• _Exercise instructions_: Each line of the data below holding the word "ursa" must be copied.

• _Records for this exercise_:
——————————
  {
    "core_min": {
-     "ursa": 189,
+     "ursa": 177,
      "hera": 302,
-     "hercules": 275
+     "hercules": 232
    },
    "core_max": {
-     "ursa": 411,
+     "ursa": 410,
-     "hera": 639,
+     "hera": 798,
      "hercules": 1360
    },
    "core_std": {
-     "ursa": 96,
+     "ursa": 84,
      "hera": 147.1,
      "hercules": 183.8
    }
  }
——————————
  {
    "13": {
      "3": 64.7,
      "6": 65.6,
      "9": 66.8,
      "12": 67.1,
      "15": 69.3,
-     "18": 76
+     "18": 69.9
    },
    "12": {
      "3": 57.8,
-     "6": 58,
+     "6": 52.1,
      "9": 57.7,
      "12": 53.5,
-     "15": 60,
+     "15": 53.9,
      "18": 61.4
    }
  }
——————————
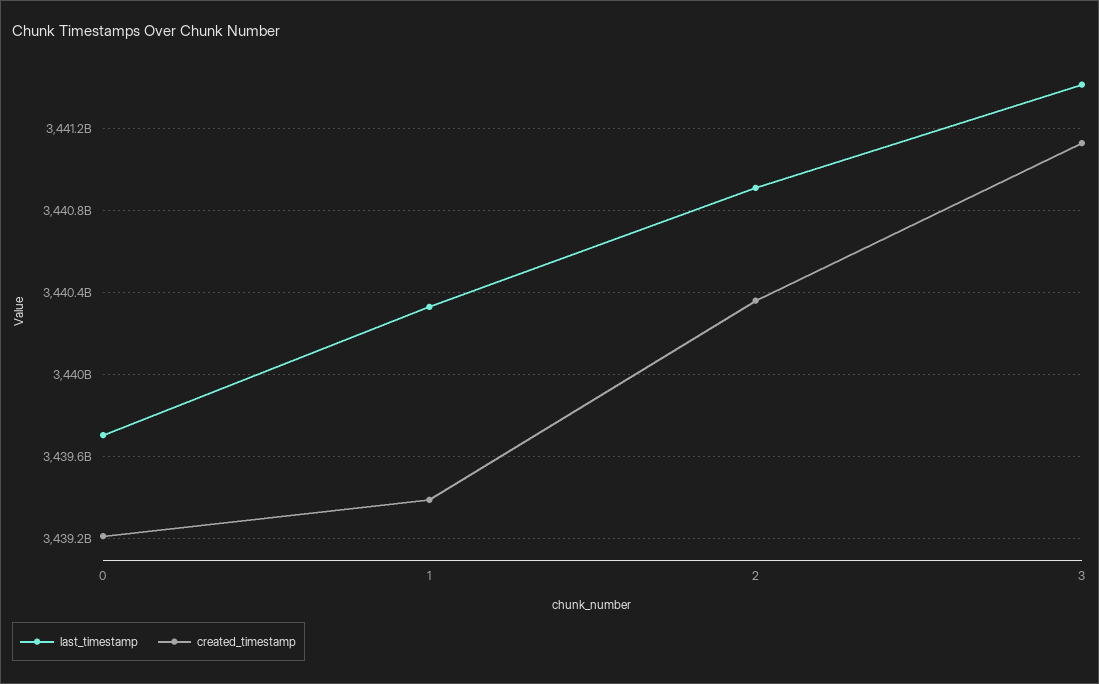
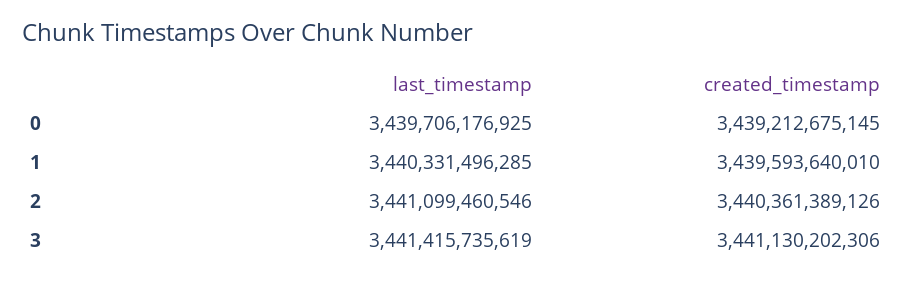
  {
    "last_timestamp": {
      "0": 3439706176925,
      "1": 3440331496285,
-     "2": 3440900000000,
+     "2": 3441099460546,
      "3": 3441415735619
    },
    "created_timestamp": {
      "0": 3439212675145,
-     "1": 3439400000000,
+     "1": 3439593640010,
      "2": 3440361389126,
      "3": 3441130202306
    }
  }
——————————
• _Answer area_:
-     "ursa": 189,
+     "ursa": 177,
-     "ursa": 411,
+     "ursa": 410,
-     "ursa": 96,
+     "ursa": 84,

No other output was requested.